Texto en estudio -

▼

En cualquier caso, la decisión de no participar, ya tomada y anunciada, si bien no es la opción que algunos favorecíamos, no podemos dejar de reconocer –como ya dije– que había razones para hacerlo y que, en todo caso, se hizo preservando un valor que está por encima de la participación electoral: la unidad opositora y con base en ese importante valor podemos aceptar y compartir esa decisión.
Pero ahora han surgido con fuerza ciertas consideraciones acerca de la pertinencia de la discusión de votar o abstenerse, participar o no, que merecen un comentario. Sin duda hay problemas estratégicos más importantes que debieron y deben ser el fondo de la discusión política opositora. Después de todo la vía electoral, políticamente hablando, no es más que una táctica; pero, la elección parlamentaria estaba allí, frente a nosotros y no había forma de evadirla. Decir que el problema es el “cese a la usurpación” o “la pandemia”, o la “crisis humanitaria compleja”, o “huir o resignarse”, o “como combatir la desesperanza” o “cómo mantener una esperanza activa”, y así podríamos seguir enumerando otra gran gama de problemas, que podrán ser ciertos, siempre y cuando no se trate de un pretexto para desviar la atención de las consecuencias políticas de la decisión adoptada.

▲

(Entradas del conjunto de datos)
▼

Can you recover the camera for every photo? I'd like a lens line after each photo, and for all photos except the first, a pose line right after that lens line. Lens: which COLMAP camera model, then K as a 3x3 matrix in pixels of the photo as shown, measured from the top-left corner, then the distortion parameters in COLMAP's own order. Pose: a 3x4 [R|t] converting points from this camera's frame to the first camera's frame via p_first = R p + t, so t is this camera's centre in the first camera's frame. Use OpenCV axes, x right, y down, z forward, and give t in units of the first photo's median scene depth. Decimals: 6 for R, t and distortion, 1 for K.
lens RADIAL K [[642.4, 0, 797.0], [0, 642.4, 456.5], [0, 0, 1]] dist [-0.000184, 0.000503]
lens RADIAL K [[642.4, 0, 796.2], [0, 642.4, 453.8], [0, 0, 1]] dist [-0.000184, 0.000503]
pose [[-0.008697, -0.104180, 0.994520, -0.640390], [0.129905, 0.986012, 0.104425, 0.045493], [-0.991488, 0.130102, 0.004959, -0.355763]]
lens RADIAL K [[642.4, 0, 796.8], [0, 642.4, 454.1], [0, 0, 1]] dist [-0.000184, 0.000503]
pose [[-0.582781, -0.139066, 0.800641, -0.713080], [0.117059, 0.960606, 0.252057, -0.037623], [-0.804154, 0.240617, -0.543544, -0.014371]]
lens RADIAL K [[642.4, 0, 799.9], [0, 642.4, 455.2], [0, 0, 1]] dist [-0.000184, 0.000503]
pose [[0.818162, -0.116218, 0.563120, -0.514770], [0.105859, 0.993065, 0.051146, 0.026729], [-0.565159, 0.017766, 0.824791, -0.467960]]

▲

En qué trabajar -
Reescribe el pasaje del texto sobre la decisión de no participar, empezando por "En cualquier caso, la" y siguiendo hasta "compartir esa decisión.", pero pon "cohesión de la oposición" donde dice "unidad opositora".

La respuesta -
En cualquier caso, la decisión de no participar, ya tomada y anunciada, si bien no es la opción que algunos favorecíamos, no podemos dejar de reconocer –como ya dije– que había razones para hacerlo y que, en todo caso, se hizo preservando un valor que está por encima de la participación electoral: la cohesión de la oposición y con base en ese importante valor podemos aceptar y compartir esa decisión.